Understanding RAG Part IX: Fine-Tuning LLMs for RAG

Be sure to check out the previous articles in this series:

In previous articles of the Understanding RAG series, which focuses on various aspects of retrieval augmented generation, we put the lens on the retriever component that is integrated with a large language model (LLM) to retrieve meaningful and truthful context knowledge to enhance the quality of LLM inputs and, consequently, its generated output response. Concretely, we learned how to manage the length of the context passed to the LLM, how to optimize retrieval, and how vector databases and indexing strategies work to retrieve knowledge effectively.

This time, we will shift our attention to the generator component, that is, the LLM, by investigating how (and when) to fine-tune an LLM inside an RAG system to ensure its responses keep being coherent, factually accurate, and aligned with domain-specific knowledge.

Before moving on to understanding the nuances of fine-tuning an LLM that is part of an RAG system, let’s recap the notion and process of fine-tuning in “conventional” or standalone LLMs.

What is LLM Fine-Tuning?

Just like a newly purchased cellphone is tuned with personalized settings, apps, and a decorative case to suit the preferences and personality of its owner, fine-tuning an existing (and previously trained) LLM consists of adjusting its model parameters using additional, specialized training data to enhance its performance in a specific use case or application domain.

Fine-tuning is an important part of LLM development, maintenance, and reuse, for two reasons:

• It allows the model to adapt to a more domain-specific, often smaller, dataset, improving its accuracy and relevance in specialized areas such as legal, medical, or technical fields. See the example in the image below.
• It ensures the LLM stays up-to-date on evolving knowledge and language patterns, avoiding issues like outdated information, hallucinations, or misalignment with current facts and best practices.

LLM fine-tuning

The downside of keeping an LLM updated by periodically fine-tuning all or some of its parameters is, as you might guess, the cost, both in terms of acquiring new training data and the computational resources required. RAG helps reduce the need for constant LLM fine-tuning. However, fine-tuning the underlying LLM to an RAG system remains beneficial in certain cases.

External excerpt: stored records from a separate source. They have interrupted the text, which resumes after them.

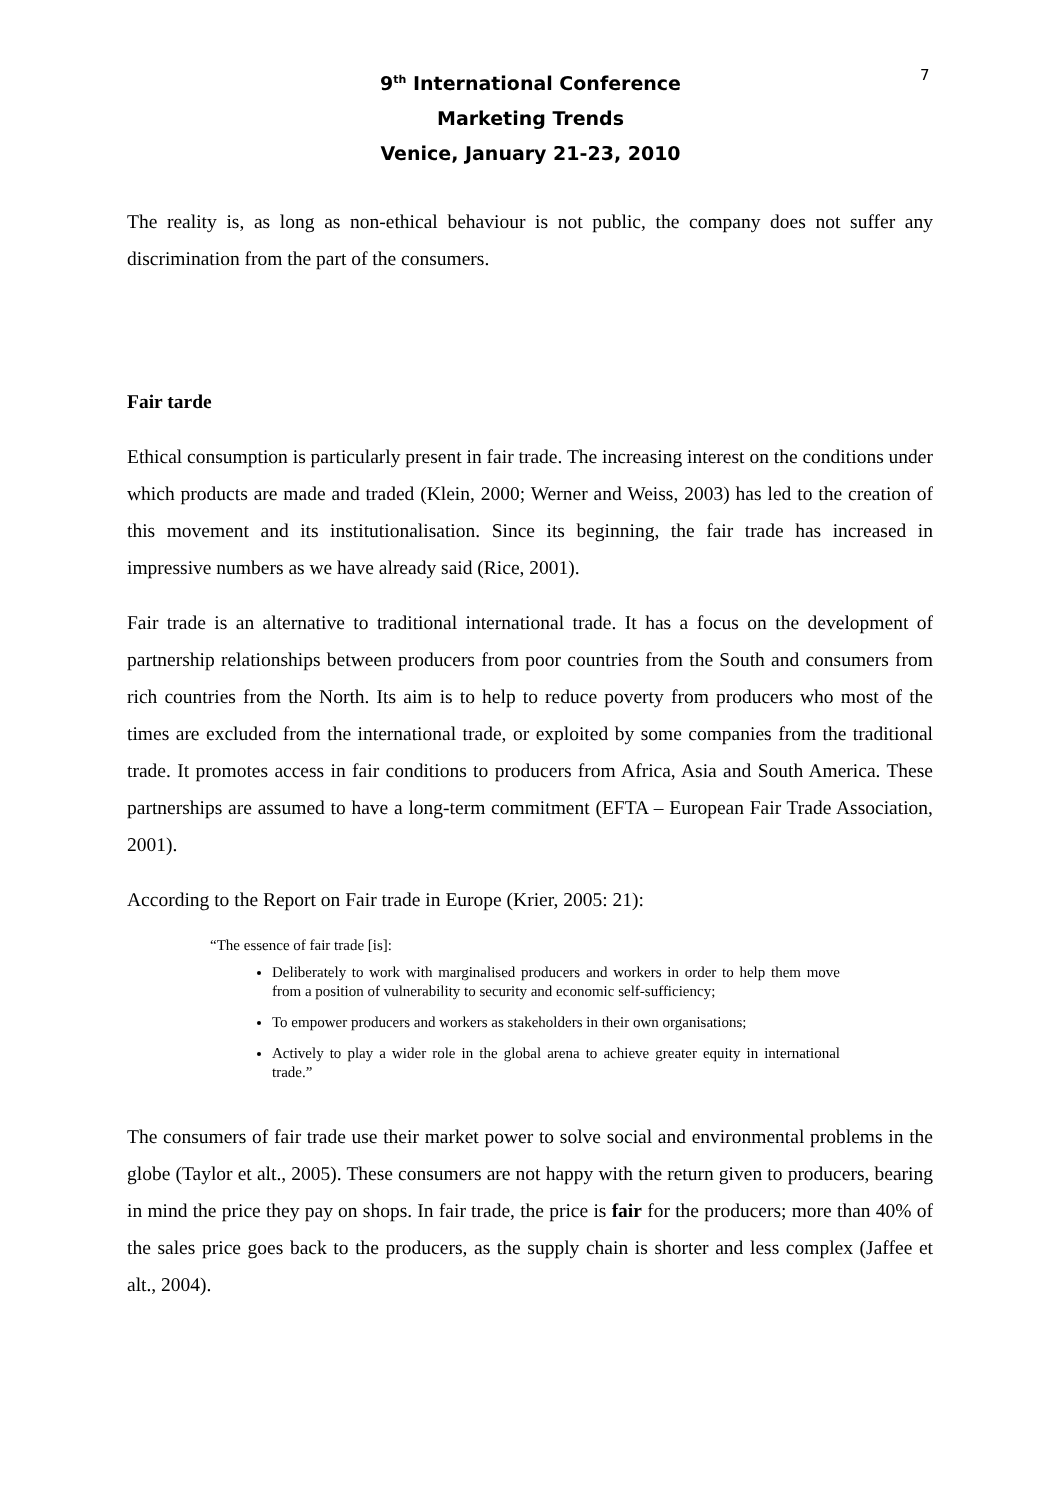7
9<sup>th</sup> International Conference
Marketing Trends
Venice, January 21-23, 2010
The reality is, as long as non-ethical behaviour is not public, the company does not suffer any discrimination from the part of the consumers.
Fair tarde
Ethical consumption is particularly present in fair trade. The increasing interest on the conditions under which products are made and traded (Klein, 2000; Werner and Weiss, 2003) has led to the creation of this movement and its institutionalisation. Since its beginning, the fair trade has increased in impressive numbers as we have already said (Rice, 2001).
Fair trade is an alternative to traditional international trade. It has a focus on the development of partnership relationships between producers from poor countries from the South and consumers from rich countries from the North. Its aim is to help to reduce poverty from producers who most of the times are excluded from the international trade, or exploited by some companies from the traditional trade. It promotes access in fair conditions to producers from Africa, Asia and South America. These partnerships are assumed to have a long-term commitment (EFTA – European Fair Trade Association, 2001).
According to the Report on Fair trade in Europe (Krier, 2005: 21):
“The essence of fair trade [is]:
Deliberately to work with marginalised producers and workers in order to help them move from a position of vulnerability to security and economic self-sufficiency;
To empower producers and workers as stakeholders in their own organisations;
Actively to play a wider role in the global arena to achieve greater equity in international trade.”
The consumers of fair trade use their market power to solve social and environmental problems in the globe (Taylor et alt., 2005). These consumers are not happy with the return given to producers, bearing in mind the price they pay on shops. In fair trade, the price is fair for the producers; more than 40% of the sales price goes back to the producers, as the supply chain is shorter and less complex (Jaffee et alt., 2004).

LLM Fine-Tuning in RAG Systems: Why and How?

While in some application scenarios, the retriever’s job of extracting relevant, up-to-date information for building an accurate context is enough to not need periodical LLM retraining, there are more concrete cases where this is not sufficient.

One example is when your RAG application requires a very deep and ambitious understanding of specialized jargon or domain-specific reasoning not captured through the LLM’s original training data. This could be a RAG system in the medical domain, where it may do a great job in retrieving relevant documents, but the LLM may struggle in correctly interpreting pieces of knowledge in the input before being fine-tuned on specific datasets that contain useful information to assimilate such domain-specific reasoning and language interpretation mechanisms.

A balanced fine-tuning frequency on your RAG system’s LLM could also help improve system efficiency, for instance by reducing excessive token consumption and consequently avoiding unnecessary retrieval.

How does LLM fine-tuning take place from the perspective of RAG? While most of the classical LLM fine-tuning can also applied to the RAG system, some approaches are particularly popular and effective in these systems.

Domain-Adaptive Pre-training (DAP)

Despite its name, DAP can be used as an intermediate strategy between general model pretraining and task-specific fine-tuning of base LLMs inside RAG. It consists in utilizing a domain-specific corpus to have the model gain a better understanding of a certain domain, including jargon, writing styles, etc. Unlike conventional fine-tuning, it may still use a relatively large dataset, and it often is done before integrating the LLM with the rest of the RAG system, after which more focused and task-specific fine-tuning on smaller datasets would take place instead.

Retrieval Augmented Fine-Tuning

This is an interested and more RAG-specific fine-tuning strategy, whereby the LLM is specifically retrained on examples that incorporate both the retrieved context — augmented LLM input — and the desired response. This makes the LLM more skilled at leveraging and optimally utilizing retrieved knowledge, generating responses that will better integrate that knowledge. In other words, through this strategy, the LLM gets more skilled in properly using the RAG architecture it sits on.

Hybrid RAG Fine-Tuning

Also called hybrid instruction-retrieval fine-tuning, this approach combines traditional instruction fine-tuning (training an LLM to follow instructions by exposing it to examples of instruction-output pairs) with retrieval methods. In the dataset used for this hybrid strategy, two types of examples coexist: some include retrieved information whereas others contain instruction-following information. The result? A more flexible model that can make better use of retrieved information and also follow instructions properly.

Wrapping Up

This article discussed the LLM fine-tuning process in the context of RAG systems. After revisiting fine-tuning processes in standalone LLMs and outlining why it is needed, we shifted the discussion to the necessity of LLM fine-tuning in the context of RAG, describing some popular strategies often applied to fine-tune the generator model in RAG applications. Hopefully this is information you can use moving forward with your own RAG system implementation.